Singh Jasvinder A, Cleveland John
Medicine Service, Birmingham VA Medical Center, Birmingham, AL, USA.
Department of Medicine at School of Medicine, and Division of Epidemiology at School of Public Health, University of Alabama at Birmingham (UAB), Birmingham, AL, USA.
BMC Med. 2017 Mar 22;15(1):59. doi: 10.1186/s12916-017-0816-6.
There are no published human studies investigating whether the use of allopurinol, the most commonly used medication for the treatment of hyperuricemia in gout, the most common type of inflammatory arthritis in adults, has any beneficial effects on ventricular electrophysiology. The objective of our study was to assess whether allopurinol use is associated with a reduction in the risk of ventricular arrhythmias (VA).
We used the 5% random sample of Medicare beneficiaries from 2006-2012 to examine new allopurinol use and the risk of incident VA. Multivariable Cox regression analyses were adjusted for demographics (age, race, sex), comorbidity, cardiac medications, and conditions associated with VA. We calculated hazard ratios (HR) and 95% confidence intervals (CI).

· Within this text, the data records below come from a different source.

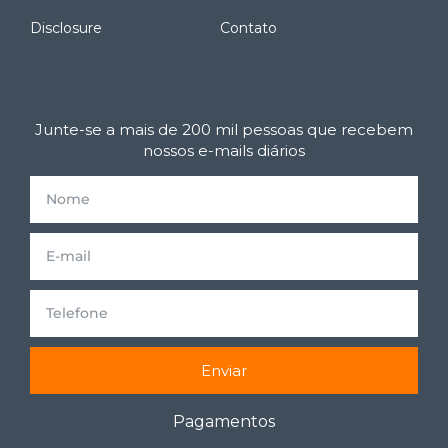
Disclosure
Contato
Junte-se a mais de 200 mil pessoas que recebem
nossos e-mails diários
Enviar
Pagamentos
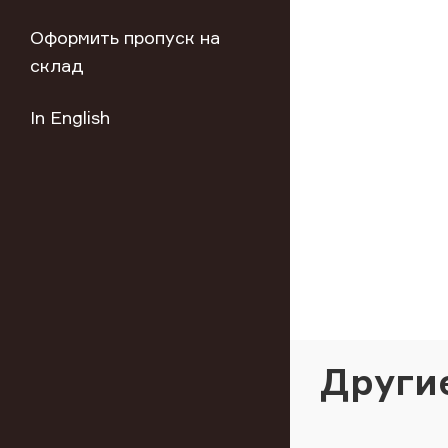
Оформить пропуск на
склад
In English
Други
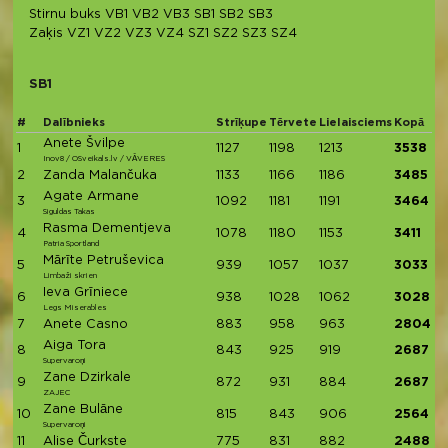
Stirnu buks
VB1
VB2
VB3
SB1
SB2
SB3
Zaķis
VZ1
VZ2
VZ3
VZ4
SZ1
SZ2
SZ3
SZ4
SB1
#
Dalībnieks
Strīķupe
Tērvete
Lielaisciems
Kopā
Anete Švilpe
1
1127
1198
1213
3538
Inov8 / OSveikals.lv / VĀVERES
2
Zanda Malančuka
1133
1166
1186
3485
Agate Armane
3
1092
1181
1191
3464
Siguldas Takas
Rasma Dementjeva
4
1078
1180
1153
3411
Patria Sportland
Mārīte Petruševica
5
939
1057
1037
3033
Limbaži skrien
Ieva Grīniece
6
938
1028
1062
3028
Legs Miserables
7
Anete Casno
883
958
963
2804
Aiga Tora
8
843
925
919
2687
Supervaroņi
Zane Dzirkale
9
872
931
884
2687
ZAJEC
Zane Bulāne
10
815
843
906
2564
Supervaroņi
11
Alise Čurkste
775
831
882
2488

Of the 28,755 episodes of new allopurinol use, 2538 were associated with incident VA (8.8%). Among patients with incident VA, 54% were male, 78% were White, 75% had gout as the underlying diagnosis, and the mean Charlson-Romano comorbidity score was 4.8. The crude incidence of VA per 1,000,000 person-days declined as the duration of allopurinol use increased: 1-180 days, 151; 181 days to 2 years, 105; and > 2 years, 85. In multivariable-adjusted analyses, compared to non-use, allopurinol use was associated with lower HR of VA of 0.82 (95% CI, 0.76-0.90). Compared to allopurinol non-use, longer allopurinol use durations were significantly associated with lower multivariable-adjusted HR for VA: 1-180 days, 0.96 (95% CI, 0.85-1.08); 181 days to 2 years, 0.76 (95% CI, 0.68-0.85); and > 2 years, 0.72 (95% CI, 0.60-0.87). Multiple sensitivity analyses adjusting for cardiac conditions, anti-arrhythmic drugs and alternate definitions confirmed our findings with minimal/no attenuation of estimates.
Allopurinol use and use duration of more than 6 months were independently associated with a lower risk of VA. Future studies need to assess the pathophysiology of this potential benefit.
痛风是成年人中最常见的炎症性关节炎类型,别嘌醇是治疗痛风性高尿酸血症最常用的药物。目前尚无已发表的人体研究调查使用别嘌醇是否对心室电生理有任何有益影响。我们研究的目的是评估使用别嘌醇是否与降低室性心律失常(VA)风险相关。
我们使用了2006 - 2012年医疗保险受益人的5%随机样本,以研究新使用别嘌醇情况和发生VA的风险。多变量Cox回归分析针对人口统计学特征(年龄、种族、性别)、合并症、心脏药物以及与VA相关的情况进行了调整。我们计算了风险比(HR)和95%置信区间(CI)。
在28755例新使用别嘌醇的病例中,2538例与发生VA相关(8.8%)。在发生VA的患者中,54%为男性,78%为白人,75%的潜在诊断为痛风,Charlson - Romano合并症平均评分为4.8。每1000000人日的VA粗发病率随着别嘌醇使用时间的增加而下降:1 - 180天,151;181天至2年,105;超过2年,85。在多变量调整分析中,与未使用相比,使用别嘌醇与较低的VA风险比相关,HR为0.82(95%CI,0.76 - 0.90)。与未使用别嘌醇相比,更长的别嘌醇使用时间与更低的多变量调整后VA风险比显著相关:1 - 180天,0.96(95%CI,0.85 - 1.08);181天至2年,0.76(95%CI,0.68 - 0.85);超过2年,0.72(95%CI,0.60 - 0.87)。针对心脏疾病、抗心律失常药物和替代定义进行的多项敏感性分析证实了我们的发现,估计值几乎没有/没有衰减。
使用别嘌醇以及使用时间超过6个月与较低的VA风险独立相关。未来的研究需要评估这种潜在益处的病理生理学机制。